Afghan surgeon earns from rich to help pay for treating poor
Plastic surgeon Abdul Ghafar Ghayur is practising his own brand of welfare in Afghanistan, where access to healthcare is limited and many cannot afford private treatment.
The money he makes from the hundreds of nose jobs and Botox injections he performs on wealthy Afghans allows him to perform life-changing surgery on low-income patients at a discount or sometimes for free.
Ghayur's practice in the capital Kabul offers a microcosm of Afghan medicine, where doctors, driven by a sense of civic duty, try to fill huge gaps in a public health system devastated by decades of war.
The surgeon ticked off parliamentarians, business directors and other "rich people" among his clients, who got their ideas online or during trips abroad and were prepared to pay thousands of dollars for cosmetic surgery. The average Afghan monthly wage is around $35.
Income from such treatments, a relatively new phenomenon in Afghanistan, allows him to make a good living as well as treat low-income patients who turn up unannounced seeking reconstructive surgery to treat disease, congenital disorders and post-traumatic wounds.
Many of these patients arrive with late stage illnesses and require urgent attention.
"If a patient comes and says 'I can only pay $100', I can do it for $100. Or $20, or $30," Ghayur told Reuters during a recent morning consultation.
"Because if we decide to wait until the patient has the money, the patient will have no chance of survival."
He added: "I have treated lots of skin cancer patients for free, because some of them had small tumours that were 100 percent curable."

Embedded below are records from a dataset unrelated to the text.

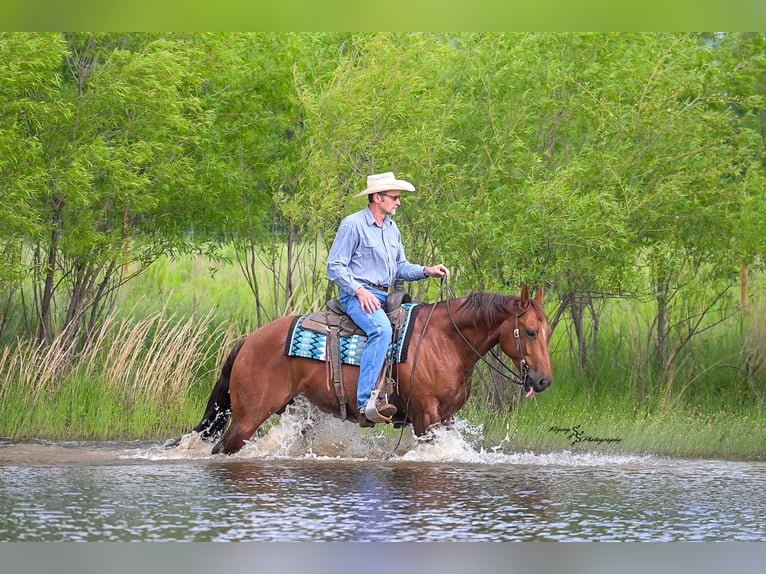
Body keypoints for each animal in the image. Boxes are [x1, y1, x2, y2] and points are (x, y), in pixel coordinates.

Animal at [186, 285, 553, 455]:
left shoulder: (446, 417)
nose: (543, 380)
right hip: (249, 417)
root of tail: (248, 340)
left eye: (547, 331)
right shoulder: (425, 418)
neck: (445, 341)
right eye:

Healthcare in Afghanistan has improved since the hardline Islamist Taliban movement was ousted in 2001, according to the World Health Organization, but key indicators like infant and maternal mortality still rank among the worst in the world.
Public hospitals are also chronically under-funded and patients are expected to cover basic medical supplies like bandages, medicine and even wages.
Nose jobs are the most popular cosmetic surgeries, Ghayur said. He performed over 500 since opening his practice in 2013, many on members of the Hazara ethnic minority who wanted to elongate their distinctive Asian noses.
Bibi Zara, an ethnic Pashtun who had come to have the bridge of her nose raised with silicone, said her husband wanted her to look more beautiful.
"God made my nose so I am happy with it, but my husband wanted it," she said, smiling widely, her eyes the same opal blue colour of her burqa.